**TASK DESCRIPTION**
Restate the Wells Fargo article starting at "The lender must" and ending at "executive officer, resigned.", swapping "employees" for "workers" wherever it occurs.

**GIVEN TEXT**
= = = = =

Wells Fargo faces tighter
controls as U.S. regulator reverses course
Send a link to a friend
[November 19, 2016]
By Patrick Rucker
WASHINGTON
(Reuters) - A leading U.S. bank regulator on Friday reversed course and
positioned the agency to claw back pay of former executives at Wells
Fargo & Co after a phony-accounts scandal.
The lender must also now seek prior approval before naming new bank
leadership, said the Office of the Comptroller of the Currency, the main
regulator for federal banks.
Friday's move may target executive pay at Wells Fargo at a time when
some lawmakers complain bank bosses have not paid a fair price for their
part in financial scandals.
Wells Fargo in September agreed to pay $190 million to settle charges
that bank employees opened as many as 2 million accounts without
customers' knowledge.
The fraud went on for at least five years, said the San Francisco-based
bank that fired 5,300 employees involved.
Congressional hearings followed news of the scandal and John Stumpf, the
firm's chief executive officer, resigned.
Meanwhile, the September settlement with Wells Fargo remained relatively
lax.
The OCC exempted Wells Fargo from some controls on "golden parachutes"
in that agreement. The move Friday evening voids those earlier
allowances and puts Wells Fargo under toughened standards for oversight,
the OCC said.
"The OCC informed the Bank today that it has revoked... relief from
specific requirements and limitations regarding rules, policies, and
procedures for corporate activities," the agency said in a Friday
evening statement.
A Wells Fargo official said on Friday that the bank is on track to
restore its reputation and business.
"This will not inhibit our ability to execute our strategy, rebuild
trust and serve our customers," said spokeswoman Jennifer Dunn.
Stumpf and Carrie Tolstedt, former head of retail banking, did
relinquish about $60 million in stock, in the wake of the scandal,
according to a Reuters review of securities filings.
But the pair also stood to take home more than $350 million in
compensation, according to filings.
NEW TERMS
Friday's move is an about-face for the OCC which had settled the Wells
Fargo matter without imposing the toughest controls on executive
payouts.
Wells Fargo "is not subject to the limitation on golden parachute and
indemnification payment," according to the September settlement.
That allowance on executive pay appears in an eight-page stipulation
that also exempts the bank from "requiring OCC approval of a change in
directors and senior executive officers."

= = = = =

**ENTRIES**
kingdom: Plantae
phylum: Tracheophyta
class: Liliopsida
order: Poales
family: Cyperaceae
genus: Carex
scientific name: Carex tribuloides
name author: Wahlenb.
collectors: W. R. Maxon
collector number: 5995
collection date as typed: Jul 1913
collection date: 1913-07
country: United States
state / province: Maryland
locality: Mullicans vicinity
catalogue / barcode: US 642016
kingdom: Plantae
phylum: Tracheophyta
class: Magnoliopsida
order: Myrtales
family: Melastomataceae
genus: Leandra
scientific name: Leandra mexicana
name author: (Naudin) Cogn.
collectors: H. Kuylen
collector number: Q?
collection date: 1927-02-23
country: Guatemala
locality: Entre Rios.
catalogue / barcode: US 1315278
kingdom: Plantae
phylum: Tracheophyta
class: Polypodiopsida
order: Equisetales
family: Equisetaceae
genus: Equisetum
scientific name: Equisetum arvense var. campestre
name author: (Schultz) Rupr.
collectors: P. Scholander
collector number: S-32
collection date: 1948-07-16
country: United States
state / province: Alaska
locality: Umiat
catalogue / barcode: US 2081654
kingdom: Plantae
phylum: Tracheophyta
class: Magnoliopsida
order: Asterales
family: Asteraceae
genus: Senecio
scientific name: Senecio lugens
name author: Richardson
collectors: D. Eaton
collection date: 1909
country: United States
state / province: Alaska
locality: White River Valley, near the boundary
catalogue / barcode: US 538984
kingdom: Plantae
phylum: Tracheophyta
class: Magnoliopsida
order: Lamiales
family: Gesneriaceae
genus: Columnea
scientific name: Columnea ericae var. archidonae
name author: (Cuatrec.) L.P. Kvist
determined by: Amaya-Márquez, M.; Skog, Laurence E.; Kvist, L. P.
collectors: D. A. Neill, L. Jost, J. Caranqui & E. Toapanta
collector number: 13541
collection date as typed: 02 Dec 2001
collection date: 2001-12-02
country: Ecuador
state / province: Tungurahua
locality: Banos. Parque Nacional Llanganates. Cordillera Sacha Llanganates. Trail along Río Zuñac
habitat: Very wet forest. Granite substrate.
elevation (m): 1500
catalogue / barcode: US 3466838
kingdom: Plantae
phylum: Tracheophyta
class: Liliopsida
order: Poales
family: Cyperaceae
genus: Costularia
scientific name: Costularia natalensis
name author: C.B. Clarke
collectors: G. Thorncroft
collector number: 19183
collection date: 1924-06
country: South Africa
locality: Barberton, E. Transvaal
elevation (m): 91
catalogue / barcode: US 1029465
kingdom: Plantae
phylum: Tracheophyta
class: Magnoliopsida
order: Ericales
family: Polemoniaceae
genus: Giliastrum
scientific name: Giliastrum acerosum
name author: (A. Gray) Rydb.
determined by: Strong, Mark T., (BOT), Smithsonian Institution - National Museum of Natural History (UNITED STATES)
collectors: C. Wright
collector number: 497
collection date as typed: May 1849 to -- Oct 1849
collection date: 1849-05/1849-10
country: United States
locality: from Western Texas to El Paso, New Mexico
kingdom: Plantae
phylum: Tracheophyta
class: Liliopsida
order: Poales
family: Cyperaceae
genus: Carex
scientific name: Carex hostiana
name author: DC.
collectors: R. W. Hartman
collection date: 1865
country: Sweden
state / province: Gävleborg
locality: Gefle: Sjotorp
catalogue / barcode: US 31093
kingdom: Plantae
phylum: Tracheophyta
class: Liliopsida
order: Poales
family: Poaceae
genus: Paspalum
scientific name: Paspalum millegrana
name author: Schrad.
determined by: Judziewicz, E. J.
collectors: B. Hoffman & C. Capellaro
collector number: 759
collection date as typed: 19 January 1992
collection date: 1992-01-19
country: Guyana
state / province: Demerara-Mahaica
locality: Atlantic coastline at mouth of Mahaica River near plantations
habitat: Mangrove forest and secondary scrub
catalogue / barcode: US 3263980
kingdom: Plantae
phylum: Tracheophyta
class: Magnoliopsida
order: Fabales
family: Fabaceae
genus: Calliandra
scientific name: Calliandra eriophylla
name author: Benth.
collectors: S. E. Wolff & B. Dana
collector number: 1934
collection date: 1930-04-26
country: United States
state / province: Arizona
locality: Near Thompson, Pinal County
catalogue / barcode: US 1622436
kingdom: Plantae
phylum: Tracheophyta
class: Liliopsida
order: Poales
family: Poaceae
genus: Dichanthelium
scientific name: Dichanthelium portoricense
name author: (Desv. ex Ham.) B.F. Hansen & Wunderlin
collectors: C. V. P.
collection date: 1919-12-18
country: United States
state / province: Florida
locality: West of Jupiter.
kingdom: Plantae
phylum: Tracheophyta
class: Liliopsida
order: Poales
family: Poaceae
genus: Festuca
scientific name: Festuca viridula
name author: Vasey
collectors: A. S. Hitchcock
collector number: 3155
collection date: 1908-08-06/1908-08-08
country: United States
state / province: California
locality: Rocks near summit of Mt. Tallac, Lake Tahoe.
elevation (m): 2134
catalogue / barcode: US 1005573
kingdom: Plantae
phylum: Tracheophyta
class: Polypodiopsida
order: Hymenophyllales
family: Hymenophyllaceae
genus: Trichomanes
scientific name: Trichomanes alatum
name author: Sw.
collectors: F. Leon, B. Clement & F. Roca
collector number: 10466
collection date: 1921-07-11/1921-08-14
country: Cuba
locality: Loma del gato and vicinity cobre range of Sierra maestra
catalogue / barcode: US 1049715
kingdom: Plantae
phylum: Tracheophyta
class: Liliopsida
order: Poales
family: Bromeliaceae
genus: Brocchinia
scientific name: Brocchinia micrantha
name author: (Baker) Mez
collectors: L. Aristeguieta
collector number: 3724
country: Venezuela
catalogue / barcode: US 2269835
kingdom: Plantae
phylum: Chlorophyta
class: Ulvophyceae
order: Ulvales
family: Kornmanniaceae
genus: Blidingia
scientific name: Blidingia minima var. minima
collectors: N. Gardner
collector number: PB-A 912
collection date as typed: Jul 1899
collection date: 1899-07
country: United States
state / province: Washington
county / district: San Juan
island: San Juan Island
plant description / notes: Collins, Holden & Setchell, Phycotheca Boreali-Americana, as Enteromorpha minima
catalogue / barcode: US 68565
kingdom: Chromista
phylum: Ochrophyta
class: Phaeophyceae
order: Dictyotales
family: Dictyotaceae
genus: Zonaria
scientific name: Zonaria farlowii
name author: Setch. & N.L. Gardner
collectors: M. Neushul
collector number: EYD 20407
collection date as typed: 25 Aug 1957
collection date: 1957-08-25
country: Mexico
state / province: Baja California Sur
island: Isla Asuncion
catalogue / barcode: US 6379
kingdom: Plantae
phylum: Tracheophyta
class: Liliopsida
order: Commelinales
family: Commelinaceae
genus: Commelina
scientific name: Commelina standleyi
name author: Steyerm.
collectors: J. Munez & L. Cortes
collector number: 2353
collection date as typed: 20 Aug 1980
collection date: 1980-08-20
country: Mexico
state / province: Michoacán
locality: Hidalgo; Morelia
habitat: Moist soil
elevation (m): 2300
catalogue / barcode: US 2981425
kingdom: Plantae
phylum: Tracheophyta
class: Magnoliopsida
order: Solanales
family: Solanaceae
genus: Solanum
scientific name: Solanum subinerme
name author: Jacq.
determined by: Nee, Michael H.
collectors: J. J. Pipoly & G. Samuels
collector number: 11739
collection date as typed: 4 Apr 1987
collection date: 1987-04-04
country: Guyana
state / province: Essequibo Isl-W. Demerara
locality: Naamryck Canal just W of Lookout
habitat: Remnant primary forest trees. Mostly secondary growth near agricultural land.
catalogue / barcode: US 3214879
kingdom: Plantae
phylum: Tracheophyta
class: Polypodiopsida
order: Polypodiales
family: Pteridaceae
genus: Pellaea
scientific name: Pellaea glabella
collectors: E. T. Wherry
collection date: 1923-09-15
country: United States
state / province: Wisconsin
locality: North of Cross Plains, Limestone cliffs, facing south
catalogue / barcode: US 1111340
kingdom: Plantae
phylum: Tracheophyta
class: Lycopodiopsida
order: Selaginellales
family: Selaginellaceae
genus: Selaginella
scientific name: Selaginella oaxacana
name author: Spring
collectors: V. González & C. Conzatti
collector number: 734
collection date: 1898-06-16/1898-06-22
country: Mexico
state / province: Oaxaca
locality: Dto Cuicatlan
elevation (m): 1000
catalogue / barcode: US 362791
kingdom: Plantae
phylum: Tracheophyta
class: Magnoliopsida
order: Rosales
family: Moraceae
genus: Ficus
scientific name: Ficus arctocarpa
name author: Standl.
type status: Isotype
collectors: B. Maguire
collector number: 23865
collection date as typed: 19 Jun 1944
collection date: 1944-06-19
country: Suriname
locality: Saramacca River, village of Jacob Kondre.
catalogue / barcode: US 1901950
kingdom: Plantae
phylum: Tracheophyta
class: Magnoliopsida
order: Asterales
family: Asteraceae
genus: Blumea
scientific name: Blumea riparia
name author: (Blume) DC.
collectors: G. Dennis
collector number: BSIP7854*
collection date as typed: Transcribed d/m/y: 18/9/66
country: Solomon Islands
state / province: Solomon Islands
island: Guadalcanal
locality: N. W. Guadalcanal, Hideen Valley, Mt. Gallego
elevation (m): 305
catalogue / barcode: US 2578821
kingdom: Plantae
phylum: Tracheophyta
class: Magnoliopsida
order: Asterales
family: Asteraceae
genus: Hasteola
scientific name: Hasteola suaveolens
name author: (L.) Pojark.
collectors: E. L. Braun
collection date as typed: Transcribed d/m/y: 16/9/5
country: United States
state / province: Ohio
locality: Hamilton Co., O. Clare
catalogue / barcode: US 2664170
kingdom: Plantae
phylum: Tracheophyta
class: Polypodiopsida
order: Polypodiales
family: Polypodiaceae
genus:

= = = = =

**CORRECT RESPONSE**
The lender must also now seek prior approval before naming new bank
leadership, said the Office of the Comptroller of the Currency, the main
regulator for federal banks.
Friday's move may target executive pay at Wells Fargo at a time when
some lawmakers complain bank bosses have not paid a fair price for their
part in financial scandals.
Wells Fargo in September agreed to pay $190 million to settle charges
that bank workers opened as many as 2 million accounts without
customers' knowledge.
The fraud went on for at least five years, said the San Francisco-based
bank that fired 5,300 workers involved.
Congressional hearings followed news of the scandal and John Stumpf, the
firm's chief executive officer, resigned.